Pfizer reported in November its vaccine is about 94.5% effective according to the final results of its human trials which included some 44,000 people.
It must be taken via two doses three weeks apart. Side effects can include joint pain, headaches, tiredness, fever and swelling around the injection site.
“After looking at all of the available data, our workgroup unanimously agreed that at this time the benefits of this vaccine greatly exceed any theoretical risks,” workgroup member Dr. John Dunn said. “I personally am reassured by the safety profile and look forward to being vaccinated as soon as I am eligible.”
The vaccine was approved by FDA on Dec. 11 by a margin of 17-4 for people ages 16 and up. FDA leaders who voted against it voiced concerns about its unknown side effects on those younger than the recommended age.
Washington expects to receive 62,000 doses of Pfizer's vaccine by this week with another 160,000 due by the end of December. The first batch was expected to arrive by Dec. 14 while vaccinations were poised to start on Dec. 15.
Oregon expects to receive 147,950 doses this month while California is hoping to receive 327,000 doses.
Up to 189 organizations statewide will act as vaccine providers, the Washington Department of Health reports, including...
...hospitals and family medicine clinics.
The vaccine must be stored at sub-zero temperatures and must be used quickly, according to Deanna Stark, a public health educator with the Spokane Regional Health District.
Stark said the vaccine can be stored in the thermal shipper it comes in so long as it is used up within 20 days. The Spokane area already boasts four "ultra-cold storage" sites, according to Stark.
Each thermal shipper contains enough doses for as many as 975 people, said DOH spokesperson Franji Mayes, and the DOH is working to allow hospitals to send unneeded doses to other enrolled facilities.
According to the state's vaccine distribution plan, all available doses will first be distributed to frontline health care workers, first responders and long-term care facilities under "phase 1a."
Later phases will prioritize vaccinations for essential workers and disadvantaged communities.
Washington expects another 183,000 doses of the COVID-19 vaccine from Moderna around that time frame should it be approved by the FDA.
Moderna has reported their vaccine is about 95% effective against the virus with a range of similar side effects to Pfizer's vaccine.
News of the vaccine's approval comes nearly a year after...
..Washington identified its very first COVID-19 patient on Jan. 20.
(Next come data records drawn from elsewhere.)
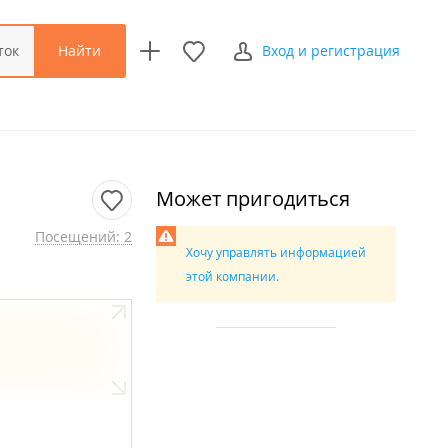
Найти
ток
Вход и регистрация
Может пригодиться
Посещений: 2
Хочу управлять информацией
этой компании.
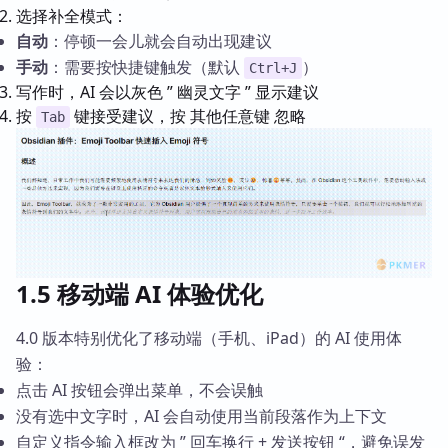
选择补全模式：
自动
：停顿一会儿就会自动出现建议
手动
：需要按快捷键触发（默认
）
Ctrl+J
写作时，AI 会以灰色 ” 幽灵文字 ” 显示建议
按
键接受建议，按 其他任意键 忽略
Tab
1.5 移动端 AI 体验优化
4.0 版本特别优化了移动端（手机、iPad）的 AI 使用体
验：
点击 AI 按钮会弹出菜单，不会误触
没有选中文字时，AI 会自动使用当前段落作为上下文
自定义指令输入框改为 ” 回车换行 + 发送按钮 “，避免误发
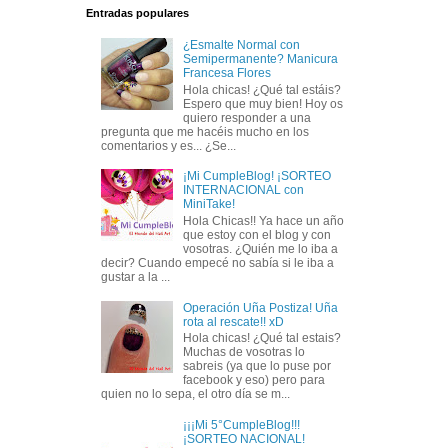
Entradas populares
¿Esmalte Normal con
Semipermanente? Manicura
Francesa Flores
Hola chicas! ¿Qué tal estáis?
Espero que muy bien! Hoy os
quiero responder a una
pregunta que me hacéis mucho en los
comentarios y es... ¿Se...
¡Mi CumpleBlog! ¡SORTEO
INTERNACIONAL con
MiniTake!
Hola Chicas!! Ya hace un año
que estoy con el blog y con
vosotras. ¿Quién me lo iba a
decir? Cuando empecé no sabía si le iba a
gustar a la ...
Operación Uña Postiza! Uña
rota al rescate!! xD
Hola chicas! ¿Qué tal estais?
Muchas de vosotras lo
sabreis (ya que lo puse por
facebook y eso) pero para
quien no lo sepa, el otro día se m...
¡¡¡Mi 5°CumpleBlog!!!
¡SORTEO NACIONAL!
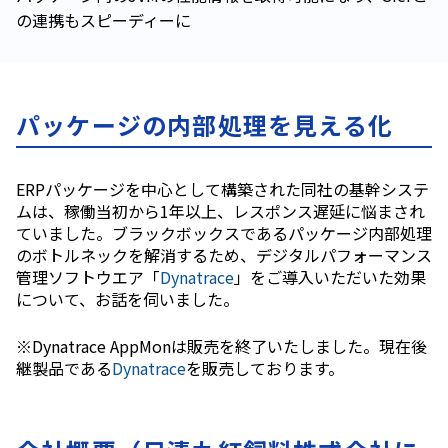
の連携もスピーディーに
パッケージの内部処理を見える化
ERPパッケージを中心として構築された同社の基幹システ
ムは、稼働当初から1年以上、レスポンス遅延に悩まされ
ていました。ブラックボックスであるパッケージ内部処理
のボトルネックを解消するため、デジタルパフォーマンス
管理ソフトウエア「
Dynatrace
」をご導入いただいた効果
について、お話を伺いました。
※Dynatrace AppMonは販売を終了いたしました。現在後
継製品である
Dynatrace
を販売しております。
Since then, the state of 7.6 million people has seen a daily average of 3,177 new reported cases in the past week---up from a weekly average of 2,676 cases the previous week. Statewide hospital capacity hovered around 80% on Dec. 11.
The state's caseload to date now stands 202,063 while its death toll stands at 2,879 people, less than two weeks before Christmas.
“This doesn't mean we are out of the woods yet,” Inslee said. “We can’t let up on masking, physical distancing and restrictions on indoor activities. We need to continue to slow the rate of infection as we work to get Washingtonians vaccinated. We must keep up the fight a little longer and I know we will get through this, together.”
While medical experts are divided on just how many Americans will have to be vaccinated to stop the pandemic's chain of transmission, White House coronavirus task force member Dr. Anthony Fauci has said that number is around 75% to 80%.
Washington's partial statewide shutdown limiting social gatherings and indoor business capacity ends on Jan. 4 following an extension by the governor.